I have what seems like a simple problem, but I cannot find answers for it anywhere. If I have two arrays, I want to multiply/combine the elements of one of them based on whether or not the elements in the other are sequential or repeated. For instance,

array_with_repeated_elements = tensor([1, 2, 0, 0, 2, 2, 2, 1, 0, 0])
# could just as well be [a, b, c, c, d, d, d, e, f, f]
array_to_be_multiplied = tensor([1., 3., 5., 2., 2., 7., 2., 4., 3., 4.])

desired_output = tensor([1, 3, 10, 28, 4, 12])

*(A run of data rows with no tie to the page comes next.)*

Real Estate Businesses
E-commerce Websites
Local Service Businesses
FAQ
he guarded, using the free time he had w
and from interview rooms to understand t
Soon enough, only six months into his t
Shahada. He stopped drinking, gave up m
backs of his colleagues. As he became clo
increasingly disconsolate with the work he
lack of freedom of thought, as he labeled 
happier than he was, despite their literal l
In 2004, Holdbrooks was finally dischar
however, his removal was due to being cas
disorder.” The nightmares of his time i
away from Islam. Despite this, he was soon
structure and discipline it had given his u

In numpy, this can be done easily:

first_index_of_each_sequence = np.hstack([0,np.where(array_with_repeated_elements[1:] != array_with_repeated_elements[0:-1])[0]+1])
# this creates array([0, 1, 2, 4, 7, 8])
desired_output = 1-np.multiply.reduceat(array_to_be_multiplied, first_index_of_each_sequence)

I can’t seem to do this in pytorch. The best guess I have is this monster:

first_index_of_each_sequence = torch.cat([torch.LongTensor((0,)), torch.where(array_with_repeated_elementst[1:] != array_with_repeated_elementst[0:-1])[0]+1, torch.LongTensor((len(array_with_repeated_elements),))])
# makes tensor([0, 1, 2, 4, 7, 8, 10])
size_of_each_sequence = first_index_of_each_sequence[1:] - first_index_of_each_sequence[0:-1]
# makes tensor([1, 1, 2, 3, 1, 2])
full_length_array_of_ascending_index_elements = torch.arange(len(size_of_each_sequence)).repeat_interleave(size_of_each_sequence)
desired_output_base = torch.zeros(len(size_of_each_sequence))
# makes tensor([0, 1, 2, 2, 3, 3, 3, 4, 5, 5])
desired_output_base.index_add_(0, full_length_array_of_ascending_index_elements, torch.log(array_to_be_multipliedt))
# does what I want in log space, but ew if I ever have a zero
desired_output = torch.exp(desired_output_base)
# duh

Does anyone have any ideas on how to do this nicely? The easy numpy implementation suggests I’ve missed something in pytorch…

drelyea_blackberry · November 24, 2020, 6:53pm

That answer wouldn’t work for sequences with zeros or near-zeros in them (also really large numbers, but they’d render this whole thing a bit moot). I need a solution which won’t have numerical errors. That’s why I built the monstrosity up above.

In numpy, this is trivial. Is it not trivial in pytorch? Again, seems like I’ve missed some function.